Count the lines in the data below that contain the string "MotoGP", treating uppercase and lowercase as different, and reply with the number alone.

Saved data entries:
Segment Open
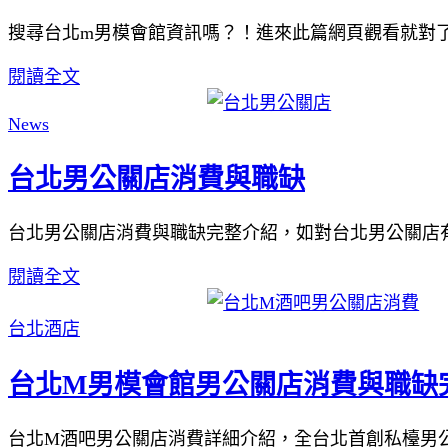
搜尋台北m男模會館資訊嗎？！進來此篇網頁觀看就對
閱讀全文
News
台北男公關店消費與職缺
台北男公關店消費與職缺完整介紹，如對台北男公關店
閱讀全文
台北酒店
台北M男模會館男公關店消費與職缺
台北M酒吧男公關店消費詳細介紹，全台北首創私檯男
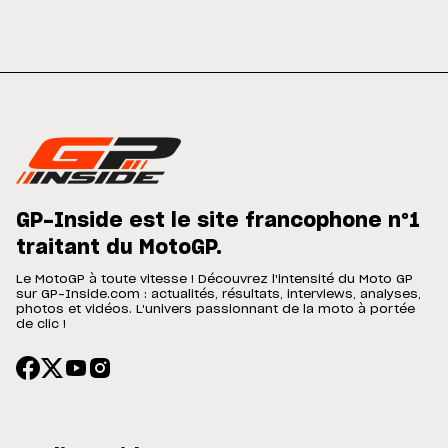
GP-Inside est le site francophone n°1
traitant du MotoGP.
Le MotoGP à toute vitesse ! Découvrez l'intensité du Moto GP
sur GP-Inside.com : actualités, résultats, interviews, analyses,
photos et vidéos. L'univers passionnant de la moto à portée
de clic !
Segment Closed
- _COMPLETED EXERCISE_
2